* **What the task requires**
Please answer these questions using the text on bank SSL certificates below:
(a) What serial number does the Wells Fargo certificate have?
(b) Which certificate field differs among the Citibank certificates but is not interpreted by browsers?
(c) What do most big sites use to protect the web server's private key?

***** Document text

Citibank appears to have one certificate per server. You can verify this yourself by going to their website and multiple times, clearing your browser each time. Clicking on the SSL icon to the left of the URL will show a different cert.

Here are the first 4 bytes of  three serial numbers of certs observed at Citibank:

  • 43:8e:67:66
  • 61:22:d4:81
  • 3e:f4:5b:7c

The Citibank certs are all identical except for a few fields. As you would expect, the domain name (CN) field is identical for each. The organizational unit (OU) differs (e.g., “olb-usmtprweb3″ versus “…web1″), but this field is not interpreted by browsers and is more of a convenience. The web server’s public key is different in each cert. And, of course, the serial number and signature fields also differ, as they should for all certs.

On the other hand, Wells Fargo appears to have only one cert. This cert (serial 41:c5:cd:90) is the same even after accessing their site via a proxy to ensure some load-balancing magic isn’t getting in the way. It’s easy to ignore this difference, but there might be something else going on.

Protecting the web server’s private key is one of the most important operational security duties. If it is discovered, all past and present encrypted sessions are compromised. (Yes, I know about DHE but it’s not widely used). After cleaning up the mess, the organization needs to get a new certificate and revoke the old one. This is no easy task as CRLs and OCSP both have their downsides.

One key question to ask an opsec department is “have you ever done a live cert revocation?” It’s one of those things that has to be experienced to be understood. In the recent Comodo fiasco, leaf cert revocations were embedded in browser software updates because the existing revocation mechanisms weren’t reliable enough.

Since web servers run commodity operating systems, most big sites use a hardware security module (HSM) to protect the private key. This is a dedicated box with some physical tamper resistance that is optimized for doing private key operations. By limiting the API to the server, HSMs can be hardened to prevent compromise, even if the server is hacked. The main downsides are that HSMs are expensive and may not live up to the original security guarantees as the API surface area grows.

Now, back to the two banks. Why would one have multiple certs but not the other? Certificates cost money, so if you’re offloading SSL to a single accelerator, there’s no reason to give it multiple certs. If each server has a dedicated HSM, you could use separate certs or just generate one and export it to all the others. You need to do this anyway for backup purposes.

**********
***** Dataset extract

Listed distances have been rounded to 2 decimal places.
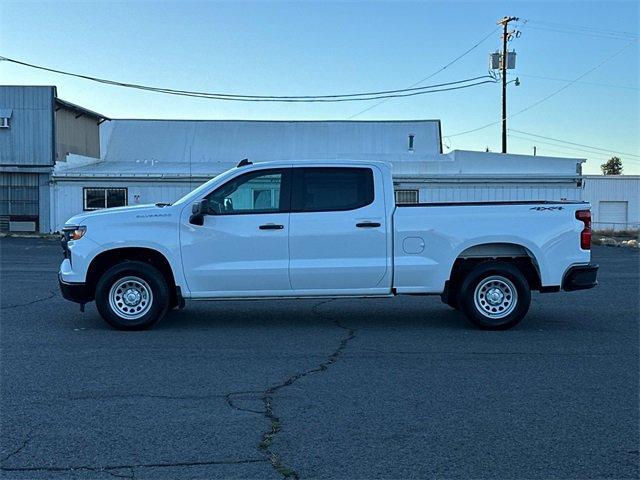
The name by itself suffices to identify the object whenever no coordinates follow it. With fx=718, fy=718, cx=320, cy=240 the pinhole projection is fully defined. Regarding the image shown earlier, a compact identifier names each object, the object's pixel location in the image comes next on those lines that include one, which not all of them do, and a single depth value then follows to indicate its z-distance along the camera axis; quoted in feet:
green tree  363.56
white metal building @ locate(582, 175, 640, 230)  135.33
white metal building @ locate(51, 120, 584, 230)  104.17
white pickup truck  28.96
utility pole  131.44
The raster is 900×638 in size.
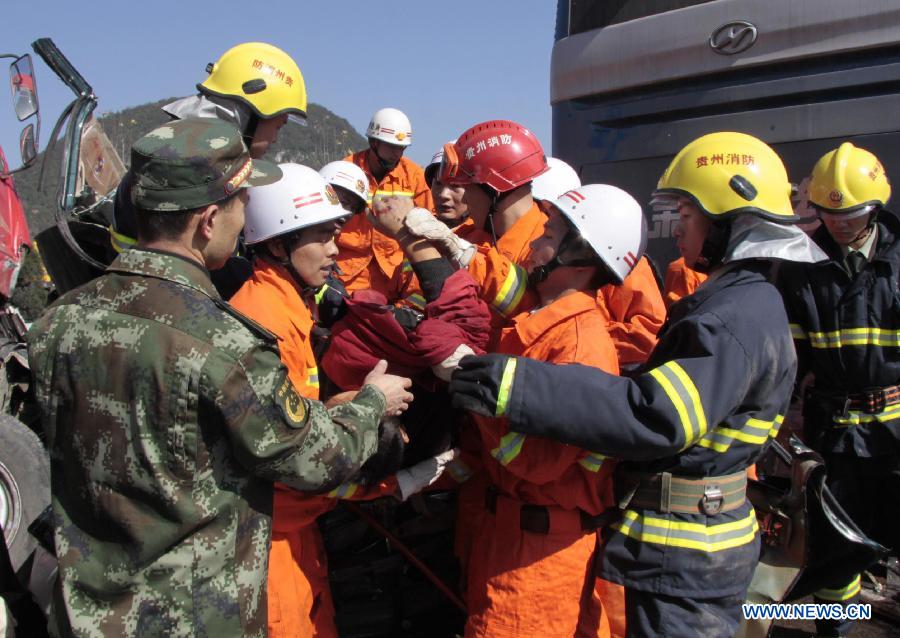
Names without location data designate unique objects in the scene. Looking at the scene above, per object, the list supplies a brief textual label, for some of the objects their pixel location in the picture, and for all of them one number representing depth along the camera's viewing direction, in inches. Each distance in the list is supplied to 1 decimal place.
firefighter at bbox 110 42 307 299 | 141.6
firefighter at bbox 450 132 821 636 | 79.9
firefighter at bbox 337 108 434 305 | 245.8
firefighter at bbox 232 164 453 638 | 95.0
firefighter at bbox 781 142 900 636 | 140.7
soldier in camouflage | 67.7
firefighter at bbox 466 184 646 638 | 90.6
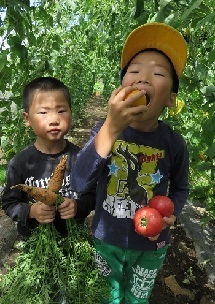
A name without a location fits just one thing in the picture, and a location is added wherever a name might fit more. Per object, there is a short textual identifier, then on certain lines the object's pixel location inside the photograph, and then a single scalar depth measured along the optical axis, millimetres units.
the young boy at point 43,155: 1307
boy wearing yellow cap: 1174
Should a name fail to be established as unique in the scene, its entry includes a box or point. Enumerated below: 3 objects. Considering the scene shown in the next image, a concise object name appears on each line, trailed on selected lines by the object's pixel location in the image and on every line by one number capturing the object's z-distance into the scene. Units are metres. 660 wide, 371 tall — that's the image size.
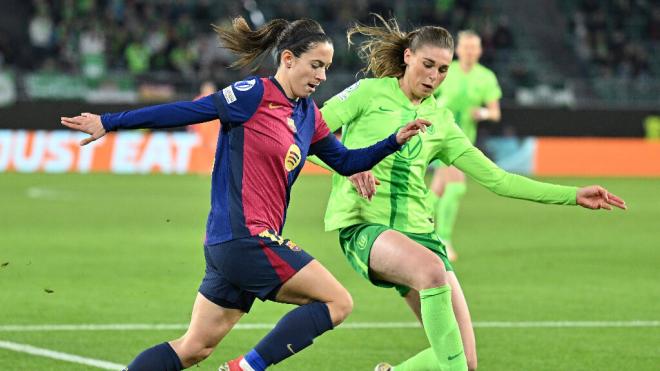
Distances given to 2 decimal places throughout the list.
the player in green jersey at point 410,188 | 12.37
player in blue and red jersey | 11.04
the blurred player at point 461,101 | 26.69
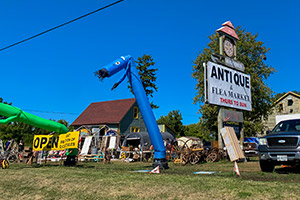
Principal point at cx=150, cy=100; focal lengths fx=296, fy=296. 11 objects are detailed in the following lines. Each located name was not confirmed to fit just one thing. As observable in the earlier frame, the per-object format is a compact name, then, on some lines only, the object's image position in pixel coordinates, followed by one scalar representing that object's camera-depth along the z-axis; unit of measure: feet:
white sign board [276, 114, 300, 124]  123.06
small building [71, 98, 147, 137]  123.03
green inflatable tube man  45.09
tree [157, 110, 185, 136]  187.21
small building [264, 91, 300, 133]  185.57
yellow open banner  49.85
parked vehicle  30.55
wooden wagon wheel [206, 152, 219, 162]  56.08
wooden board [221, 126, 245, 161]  44.18
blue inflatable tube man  42.93
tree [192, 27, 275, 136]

**********

* **Completed exercise**
(a) 41:c5:cd:90
(b) The organizational unit (OU) field
(c) A hardware security module (HSM)